I like my Waffle House hashbrowns scattered, smothered, and covered and my Isaly's ham chipped, chopped, and grilled. 

Since my visit to Isaly's, I haven't had an opportunity to go back to try the ice cream at that or any other locations. I haven't even had a chance to visit one of the handful of Pittsburgh-area grocery stores that I learned too late carry Isaly's branded ice cream. Indeed, all my recent travels and upcoming posts have led me to travel west from my Metro Detroit home, not east. I've had to settle for the occasional Klondike bar from my local Meijer for my Isaly's ice cream experience, but Unilever has been the sole producer of Klondikes since 1993, and my Eastern Ohio born and raised mother tells me that the modern Klondikes don't taste anything like Isaly's Klondikes did in the sixties. My Isaly's experience, while uniquely retro and historically hammy, falls short of feeling quintessential or authentic without ice cream, but that's something I'll have to live with for at least a few months until I get back to Pittsburgh. 

One of the many reasons I can't get back to Pittsburgh for Isaly's ice cream any sooner is that I'll be at Raxgiving at the Harlan, Kentucky Rax in November. If you're a fan of Broken Chains, the blog, or broken chains, the surviving locations of mostly defunct restaurant and retail chains, consider joining me for a meal and informal conversation. 


  1. The “name change” has to do with licensing fees charged by the company that makes the chipped ham and ice cream for the grocery stores.

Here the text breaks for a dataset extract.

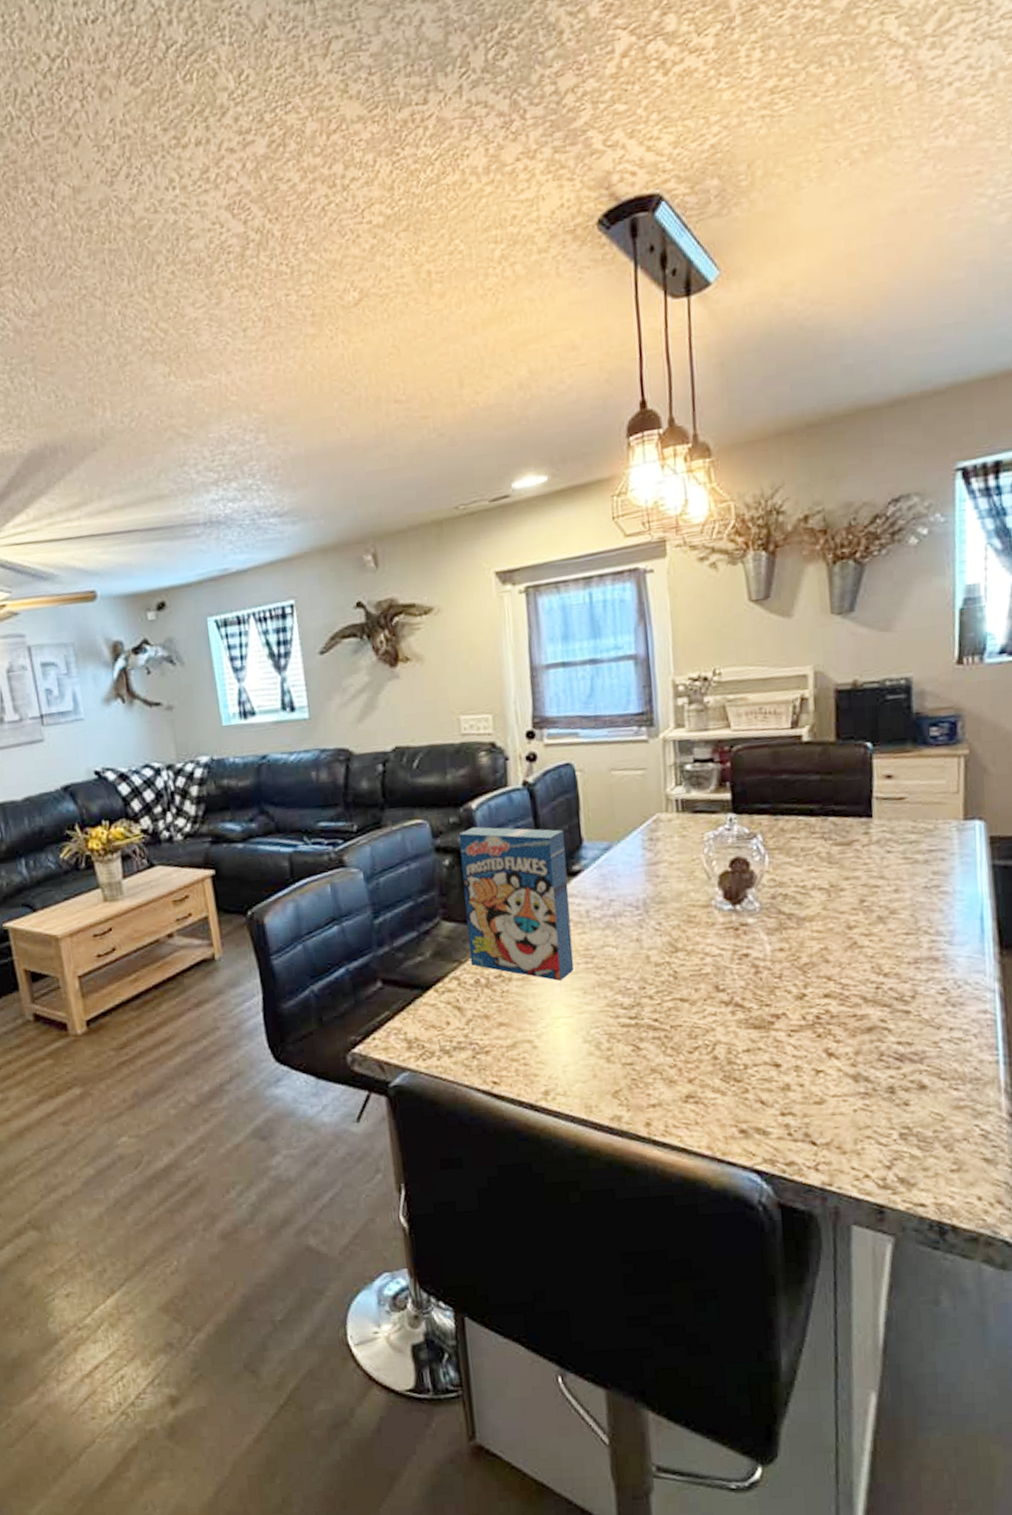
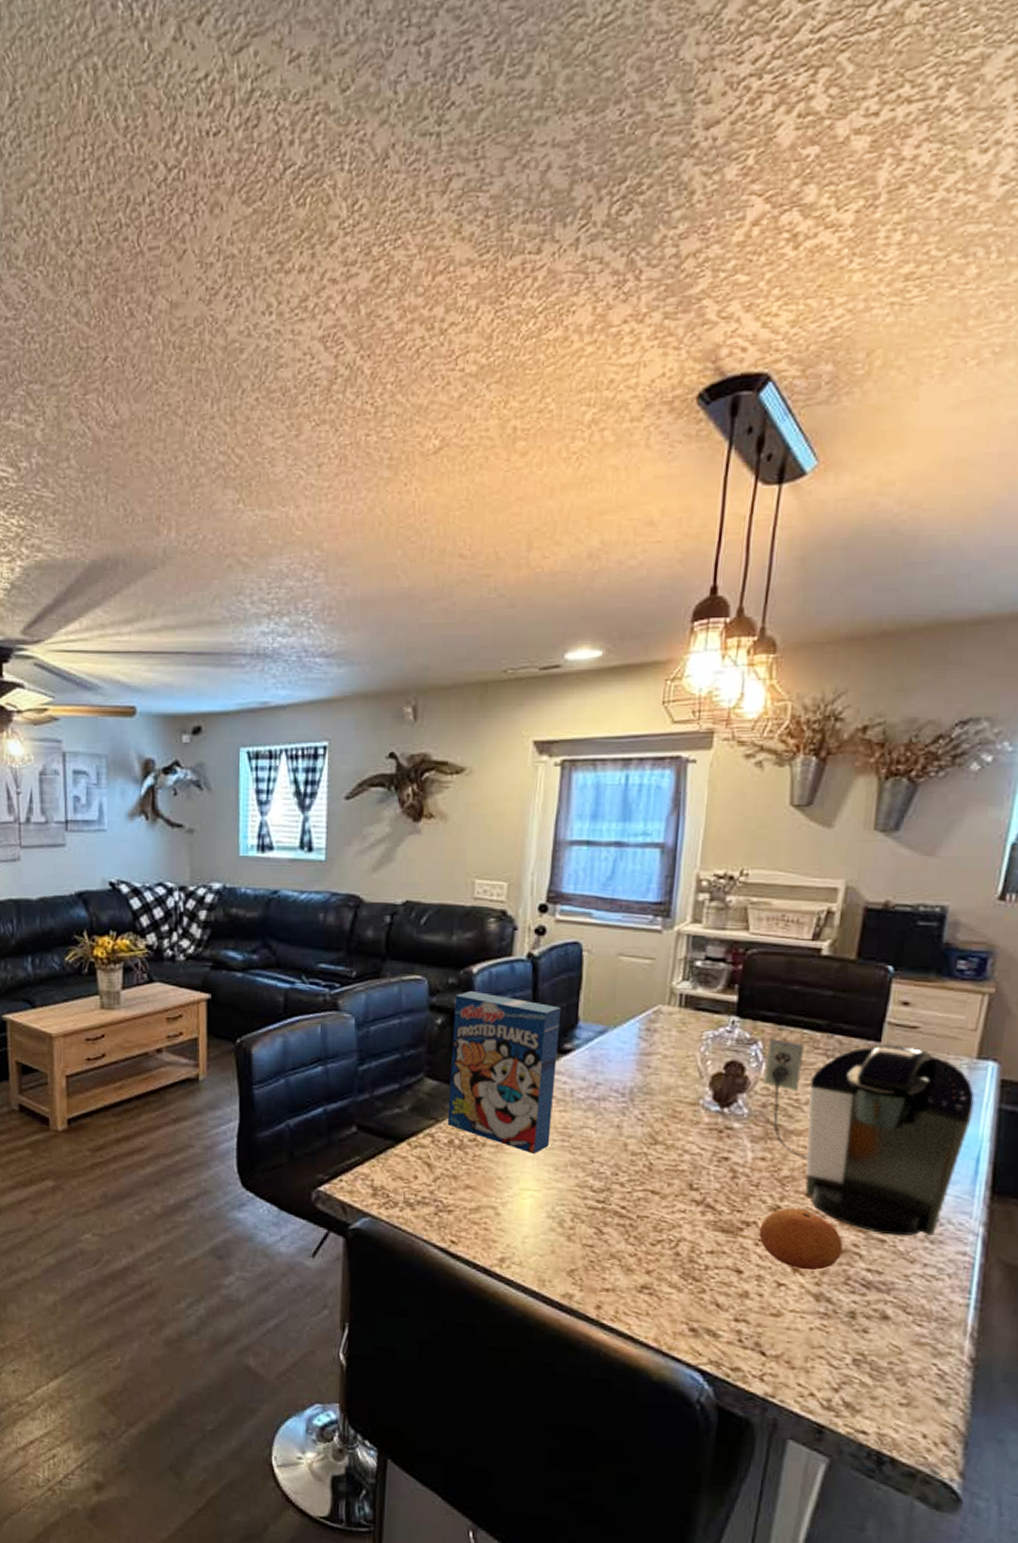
coffee maker: none [767,817,970,1005] -> present [763,1038,975,1236]
fruit: none [789,993,871,1054] -> present [759,1208,843,1271]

I believe that company has changed hands recently but I guess that did not lead to any better relationship with the remaining stores.

    1. I had a feeling there was something like that going on. Thanks for confirming.

  2. I see what you did there. Your arthritic quintuplet, Janet

  3. Your mom is 100% correct--that thing in today's grocery stores masquerading as a Klondike tastes NOTHING like an original, even the more recent ones of my own youth in the 70s-80s.
    The alarmingly quiescent way of eating Isaly's signature ham is as a 'ham bbq', which is that chipped-chopped ham warmed in a skillet then smothered in barbecue sauce. It's gross, but it's definitely a 'Burgh Thing.